# Personal Protection GSD's? Canada?



## hitman1234455 (Jul 27, 2011)

Hi, just wanted to know where to buy personal Protection GSD's in Canada Ontario.


----------



## Emoore (Oct 9, 2002)

Your name is hitman




And you want a PPD.


----------



## Castlemaid (Jun 29, 2006)

Hmmmmm . . . . Don't know. Odd username.


----------



## ShenzisMom (Apr 27, 2010)

The word around town is Dave is the best. I went up a few days ago and picked up Renegade, here is a few pictures of him.














You should talk to Dave. He'll set you up with a great dog that will completely fulfill your needs.

:hammer:


----------



## kiwilrdg (Aug 26, 2010)

There are things that one should not delve into by jumping in. PPDs is one thing like that.
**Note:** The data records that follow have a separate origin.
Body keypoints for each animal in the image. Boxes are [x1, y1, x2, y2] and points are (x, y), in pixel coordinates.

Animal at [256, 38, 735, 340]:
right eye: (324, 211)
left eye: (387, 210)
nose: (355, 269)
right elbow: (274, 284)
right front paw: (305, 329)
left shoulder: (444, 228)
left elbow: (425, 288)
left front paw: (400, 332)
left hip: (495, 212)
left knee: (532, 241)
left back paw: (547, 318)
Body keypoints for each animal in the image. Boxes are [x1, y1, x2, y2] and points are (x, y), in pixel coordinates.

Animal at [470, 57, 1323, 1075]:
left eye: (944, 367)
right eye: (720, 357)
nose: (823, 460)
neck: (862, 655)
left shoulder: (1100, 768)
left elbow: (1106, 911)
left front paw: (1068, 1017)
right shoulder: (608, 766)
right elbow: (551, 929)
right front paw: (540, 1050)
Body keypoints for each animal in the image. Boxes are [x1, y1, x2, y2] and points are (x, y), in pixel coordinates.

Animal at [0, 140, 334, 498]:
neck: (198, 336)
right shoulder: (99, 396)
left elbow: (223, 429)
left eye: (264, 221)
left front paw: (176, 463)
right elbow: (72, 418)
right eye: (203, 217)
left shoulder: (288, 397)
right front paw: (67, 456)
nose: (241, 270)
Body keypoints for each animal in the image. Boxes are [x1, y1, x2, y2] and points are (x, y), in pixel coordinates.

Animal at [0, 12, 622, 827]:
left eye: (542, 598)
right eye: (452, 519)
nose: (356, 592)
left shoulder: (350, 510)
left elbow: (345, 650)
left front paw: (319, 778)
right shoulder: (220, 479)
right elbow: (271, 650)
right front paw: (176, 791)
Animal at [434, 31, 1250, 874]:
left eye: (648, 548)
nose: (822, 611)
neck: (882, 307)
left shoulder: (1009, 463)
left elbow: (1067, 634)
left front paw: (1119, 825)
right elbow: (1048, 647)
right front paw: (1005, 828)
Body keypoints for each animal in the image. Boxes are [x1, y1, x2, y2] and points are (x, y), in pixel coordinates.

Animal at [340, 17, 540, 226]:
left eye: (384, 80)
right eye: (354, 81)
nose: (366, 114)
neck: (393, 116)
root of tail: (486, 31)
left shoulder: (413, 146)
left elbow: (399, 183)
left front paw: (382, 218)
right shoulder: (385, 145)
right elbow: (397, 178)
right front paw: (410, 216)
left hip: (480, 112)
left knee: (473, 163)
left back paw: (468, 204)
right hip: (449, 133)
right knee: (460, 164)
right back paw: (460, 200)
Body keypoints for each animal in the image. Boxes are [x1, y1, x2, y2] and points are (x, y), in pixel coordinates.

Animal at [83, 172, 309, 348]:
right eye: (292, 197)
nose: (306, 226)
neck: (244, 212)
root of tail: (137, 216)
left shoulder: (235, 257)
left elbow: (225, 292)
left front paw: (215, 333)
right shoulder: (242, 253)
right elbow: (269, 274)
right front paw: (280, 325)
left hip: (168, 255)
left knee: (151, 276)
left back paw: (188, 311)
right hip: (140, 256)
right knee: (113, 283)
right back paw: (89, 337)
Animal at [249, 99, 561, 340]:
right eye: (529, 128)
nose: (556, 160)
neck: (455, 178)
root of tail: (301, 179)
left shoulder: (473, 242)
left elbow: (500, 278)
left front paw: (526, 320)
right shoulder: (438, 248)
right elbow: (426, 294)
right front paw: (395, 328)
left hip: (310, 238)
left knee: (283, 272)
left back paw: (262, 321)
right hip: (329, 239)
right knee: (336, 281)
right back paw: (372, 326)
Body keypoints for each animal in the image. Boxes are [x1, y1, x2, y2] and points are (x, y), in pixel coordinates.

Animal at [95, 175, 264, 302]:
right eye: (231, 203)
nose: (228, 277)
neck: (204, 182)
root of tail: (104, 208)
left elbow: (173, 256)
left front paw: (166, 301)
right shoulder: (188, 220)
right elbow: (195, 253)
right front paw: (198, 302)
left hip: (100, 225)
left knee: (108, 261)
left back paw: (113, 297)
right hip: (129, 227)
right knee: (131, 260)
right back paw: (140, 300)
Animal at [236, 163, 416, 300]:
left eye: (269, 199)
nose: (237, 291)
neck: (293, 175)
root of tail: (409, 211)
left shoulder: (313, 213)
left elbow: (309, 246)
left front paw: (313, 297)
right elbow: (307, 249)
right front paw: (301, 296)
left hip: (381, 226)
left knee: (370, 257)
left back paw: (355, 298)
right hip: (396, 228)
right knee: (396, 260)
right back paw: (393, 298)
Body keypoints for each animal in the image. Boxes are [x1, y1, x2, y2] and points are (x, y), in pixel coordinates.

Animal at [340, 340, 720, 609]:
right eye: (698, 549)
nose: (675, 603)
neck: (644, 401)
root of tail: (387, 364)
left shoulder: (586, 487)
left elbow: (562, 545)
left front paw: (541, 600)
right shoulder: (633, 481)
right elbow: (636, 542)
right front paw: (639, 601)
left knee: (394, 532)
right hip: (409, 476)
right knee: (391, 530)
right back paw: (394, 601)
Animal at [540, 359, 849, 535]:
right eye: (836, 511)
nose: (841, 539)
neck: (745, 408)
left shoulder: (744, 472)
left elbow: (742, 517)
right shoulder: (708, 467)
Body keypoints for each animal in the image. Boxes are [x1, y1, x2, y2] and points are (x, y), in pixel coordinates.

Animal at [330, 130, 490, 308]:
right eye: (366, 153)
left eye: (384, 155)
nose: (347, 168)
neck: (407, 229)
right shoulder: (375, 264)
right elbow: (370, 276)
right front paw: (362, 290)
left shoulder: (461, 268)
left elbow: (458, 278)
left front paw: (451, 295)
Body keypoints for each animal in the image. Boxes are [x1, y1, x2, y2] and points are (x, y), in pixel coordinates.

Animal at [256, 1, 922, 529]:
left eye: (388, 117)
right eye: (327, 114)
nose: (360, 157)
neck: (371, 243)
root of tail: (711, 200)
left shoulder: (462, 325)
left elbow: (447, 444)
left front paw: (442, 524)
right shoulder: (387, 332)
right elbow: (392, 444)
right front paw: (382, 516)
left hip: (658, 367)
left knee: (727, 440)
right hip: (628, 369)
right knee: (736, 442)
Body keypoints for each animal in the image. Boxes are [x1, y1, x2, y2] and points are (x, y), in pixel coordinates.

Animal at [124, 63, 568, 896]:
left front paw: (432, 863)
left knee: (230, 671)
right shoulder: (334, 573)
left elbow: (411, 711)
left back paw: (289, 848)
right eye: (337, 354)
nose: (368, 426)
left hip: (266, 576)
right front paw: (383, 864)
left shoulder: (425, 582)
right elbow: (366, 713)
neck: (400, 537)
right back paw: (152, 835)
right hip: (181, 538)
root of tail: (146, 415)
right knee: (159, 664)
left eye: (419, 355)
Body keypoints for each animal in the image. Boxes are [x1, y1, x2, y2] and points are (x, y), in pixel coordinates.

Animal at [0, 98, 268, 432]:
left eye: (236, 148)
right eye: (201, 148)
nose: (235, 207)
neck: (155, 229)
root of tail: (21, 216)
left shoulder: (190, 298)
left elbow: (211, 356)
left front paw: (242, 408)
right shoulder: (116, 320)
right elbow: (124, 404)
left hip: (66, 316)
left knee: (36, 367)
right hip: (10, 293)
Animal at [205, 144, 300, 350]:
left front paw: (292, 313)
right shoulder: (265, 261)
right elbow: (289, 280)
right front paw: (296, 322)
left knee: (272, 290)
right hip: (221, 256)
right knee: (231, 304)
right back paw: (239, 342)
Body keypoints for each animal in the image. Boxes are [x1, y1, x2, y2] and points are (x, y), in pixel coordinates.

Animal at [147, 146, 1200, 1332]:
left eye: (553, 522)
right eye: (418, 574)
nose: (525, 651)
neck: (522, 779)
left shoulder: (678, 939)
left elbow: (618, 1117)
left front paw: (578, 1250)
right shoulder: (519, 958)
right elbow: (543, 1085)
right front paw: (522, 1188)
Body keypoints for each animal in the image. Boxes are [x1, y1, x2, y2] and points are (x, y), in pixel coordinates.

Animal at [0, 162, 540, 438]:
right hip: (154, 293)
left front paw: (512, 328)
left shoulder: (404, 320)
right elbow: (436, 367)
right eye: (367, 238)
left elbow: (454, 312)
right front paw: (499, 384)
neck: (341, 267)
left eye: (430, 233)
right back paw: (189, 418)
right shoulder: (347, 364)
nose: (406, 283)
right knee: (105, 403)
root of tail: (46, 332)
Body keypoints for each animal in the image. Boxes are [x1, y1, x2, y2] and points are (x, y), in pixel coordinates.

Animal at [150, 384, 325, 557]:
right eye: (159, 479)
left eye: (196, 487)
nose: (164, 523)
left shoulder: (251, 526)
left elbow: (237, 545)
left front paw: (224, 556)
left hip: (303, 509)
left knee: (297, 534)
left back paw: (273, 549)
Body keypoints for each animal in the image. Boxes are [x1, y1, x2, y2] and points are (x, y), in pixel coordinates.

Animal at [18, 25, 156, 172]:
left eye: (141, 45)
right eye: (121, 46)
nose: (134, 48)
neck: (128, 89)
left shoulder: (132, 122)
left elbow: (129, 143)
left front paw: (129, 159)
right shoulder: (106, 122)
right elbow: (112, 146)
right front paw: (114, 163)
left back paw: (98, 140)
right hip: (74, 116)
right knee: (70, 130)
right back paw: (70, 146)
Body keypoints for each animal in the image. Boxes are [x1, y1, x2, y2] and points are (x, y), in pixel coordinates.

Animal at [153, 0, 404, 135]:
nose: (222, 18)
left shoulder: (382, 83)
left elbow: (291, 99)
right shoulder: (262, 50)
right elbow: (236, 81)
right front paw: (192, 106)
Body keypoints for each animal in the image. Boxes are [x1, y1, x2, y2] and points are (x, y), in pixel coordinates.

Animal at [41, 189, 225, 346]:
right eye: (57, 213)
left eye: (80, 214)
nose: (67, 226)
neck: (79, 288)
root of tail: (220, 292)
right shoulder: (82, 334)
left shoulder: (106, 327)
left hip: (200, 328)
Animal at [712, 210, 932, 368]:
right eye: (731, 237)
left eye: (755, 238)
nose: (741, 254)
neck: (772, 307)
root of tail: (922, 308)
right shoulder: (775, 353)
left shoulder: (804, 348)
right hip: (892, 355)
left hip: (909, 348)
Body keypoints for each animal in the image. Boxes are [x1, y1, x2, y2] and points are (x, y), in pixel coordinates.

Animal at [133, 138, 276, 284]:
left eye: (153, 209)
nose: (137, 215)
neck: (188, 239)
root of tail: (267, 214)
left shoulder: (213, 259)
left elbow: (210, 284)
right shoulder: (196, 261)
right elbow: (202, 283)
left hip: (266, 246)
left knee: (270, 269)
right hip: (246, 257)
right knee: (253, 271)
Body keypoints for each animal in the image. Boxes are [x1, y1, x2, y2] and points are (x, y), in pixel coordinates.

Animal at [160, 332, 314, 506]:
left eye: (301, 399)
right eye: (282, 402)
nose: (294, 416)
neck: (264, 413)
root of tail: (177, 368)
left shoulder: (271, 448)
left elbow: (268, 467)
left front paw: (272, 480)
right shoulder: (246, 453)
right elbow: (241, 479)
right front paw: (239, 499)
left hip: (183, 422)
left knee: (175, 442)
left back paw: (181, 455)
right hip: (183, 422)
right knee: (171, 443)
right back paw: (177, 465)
It is better to ask a few basic questions first so folks can find out why you want a PPD. That will also give you a feel for if you are asking the right people.


----------



## carmspack (Feb 2, 2011)

you want several?


Carmen
Carmspack Working German Shepherd Dogs


----------



## hitman1234455 (Jul 27, 2011)

I have a one GSD i just want another one.


----------



## BR870 (May 15, 2011)

IMO the kind of person that is experienced enough does not need to ask where to get one...

JMHO


----------



## carmspack (Feb 2, 2011)

tell us what this first one is like .
Carmen


----------



## Anja1Blue (Feb 27, 2008)

carmspack said:


> tell us what this first one is like .
> Carmen


And it would help also if you would give us some idea of why you want a PPD - they aren't for everyone (you have to consistently keep up the training for the life of the dog) and there is a lot of potential liability in owning one. 
___________________________________
Susan

Anja SchH3 GSD
Conor GSD
Blue BH WH T1 GSD - waiting at the Bridge :angel:


----------